KUTIPAN SUMBER:

▽

Khusus mengenai wayang, naskah ini menyebutkan : “
Hayang dek nyaho di sakweh ning carita ma, geus ma : Darmajati,
Sanghyang Hayu, Jayasena, Sedanama, Pujayakarna, Ramayana, Adiparwa,
Korawasrama, Bimasorga, Ranggalawe, Boma, Sumana, Kalapurbaka, Jarini,
Tantri. Sing sawatek caritama, mamen Tanya ” , artinya : jika ingin tahu semua cerita seperti Darmajati …. Dst. Segala sifat cerita bertanyalah kepada memen ( dalang ). Istilah memen atau dalang juga disebut dalam kata yang berbeda, yaitu pada poin ke 5 yang disebut Ngawakan Tapa Di Nagara, tertulis kalimat “sing sawatek guna, aya ma satya diguna di kahulunan, eta kehna turutaneun, kena eta ngawakan tapa di nagara”.
Maksudnya, setiap orang yang memiliki keahlian, mulai dari anak gembala sampai kepada pembesar negara, membaktikan keahliannya ke pada negara dengan penuh kesetiaan. Aneka keahlian yang tersebut salah satunya adalah medu wayang atau
dalang wayang. Dari keterangan tersebut, keberadaan seni wayang di
tatar sunda sudah berkembang pada masa itu. Menilik naskah tersebut
yang memuat berbagai aspek budaya dengan lengkap, maka boleh jadi keberadaan wayang sendiri sudah ada pada masa-masa sebelumnya. Bahkan
tidak menutup kemungkinan keberadaaanya seiring dengan awal
perkembangan wayang jaman Mataram Kuno (masa wangsa Syailendra dan
Sanjaya, 778 M). Namun perkembanganya untuk menjadi seni pertunjukan,
tidak sepesat di wilayah Jawa. Hal ini dapat disebabkan oleh perbedaan
pemahaman terhadap ajaran agama khususnya Hindu yang mengalami
akulturasi dengan ajaran asli sunda yaitu agama sanghyang.
Naskah
Sanghiang Siksa Kandang Karesian tidak menyebutkan jenis wayang yang
pernah ada pada masa itu, namun dapatlah ditarik kesimpulan sepertinya
para dalang ( memen / medu wayang ) mempagelarkan wayang dengan jenis
wayang kulit atau wayang beber, seiring dengan populernya wayang
tersebut di wilayah Jawa pada masa itu. Menurut MA Salmun pada buku Padalangan 2 yang dicetak tahun 1954 masuknya wayang ke sunda berkat jasa putra Prabu Surya Amisena yang bernama Maha Prabu Mahesa Tandreman (Prabu Surya Amiluhur) yang menjadi raja di Pajajaran setelah kerajaan
Janggala yang diperintah sebelumnya, hancur tersapu banjir besar.
(Namun keterangan tentang tokoh ini tidak cocok dengan kajian sejarah
sunda). Raja inilah yang mengembangkan wayang di Pajajaran. Malah tahun
1224 M , bahan wayang dari daun lontar diganti dengan daluang, sejenis kertas yang tebal dan liat terbuat dari papagan saeh. Ukurannya ditambah, baik tinggi maupun besarnya agar dapat terlihat dari jarak jauh.

△

TUGAS YANG DIBERIKAN 1: Sebutkan semua angka tahun yang tercantum dalam kutipan sumber tentang wayang di tatar Sunda.
TUGAS YANG DIBERIKAN 2: Tulis ulang bagian kutipan sumber tentang wayang di tatar Sunda, mulai dari "(Namun keterangan tentang" dan terus hingga "dari jarak jauh.". Ganti "Ukurannya" dengan "Dimensinya".

DATA MASUKAN:
▽

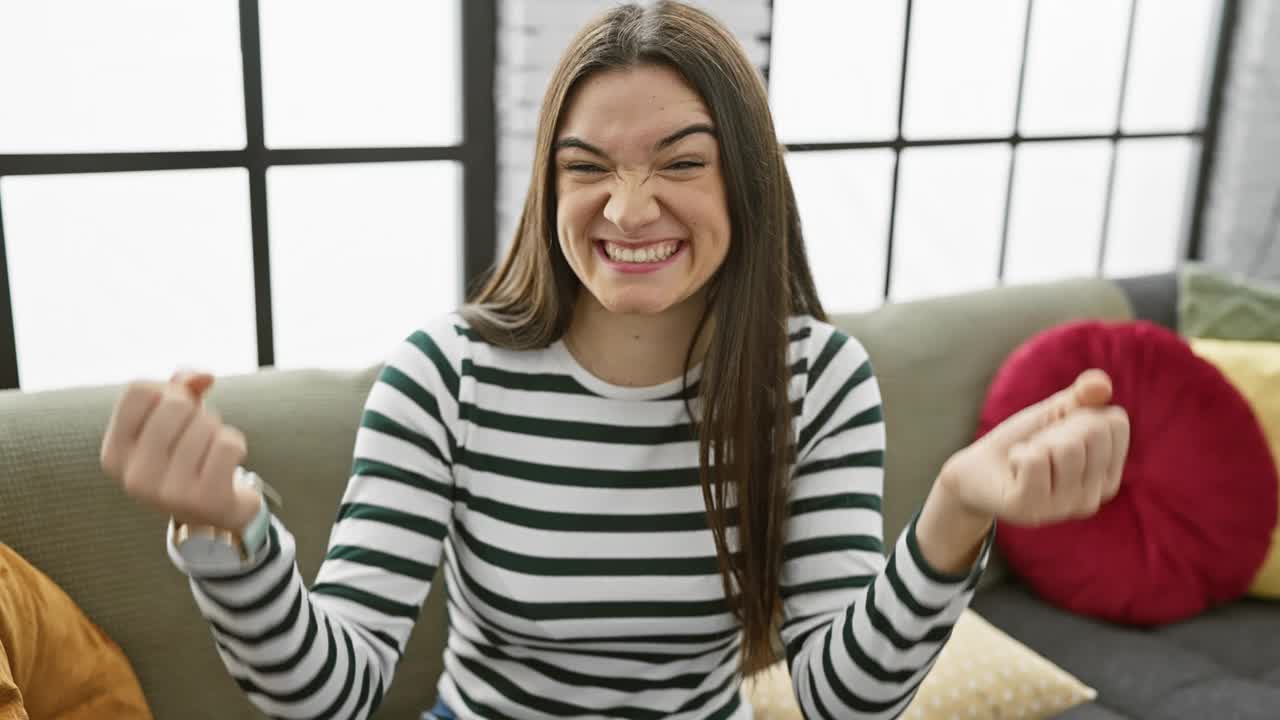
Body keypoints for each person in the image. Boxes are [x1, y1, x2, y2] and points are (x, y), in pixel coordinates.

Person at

△

JAWABAN ANDA 1: 778 M, 1954, 1224 M

JAWABAN ANDA 2:
(Namun keterangan tentang tokoh ini tidak cocok dengan kajian sejarah
sunda). Raja inilah yang mengembangkan wayang di Pajajaran. Malah tahun
1224 M , bahan wayang dari daun lontar diganti dengan daluang, sejenis kertas yang tebal dan liat terbuat dari papagan saeh. Dimensinya ditambah, baik tinggi maupun besarnya agar dapat terlihat dari jarak jauh.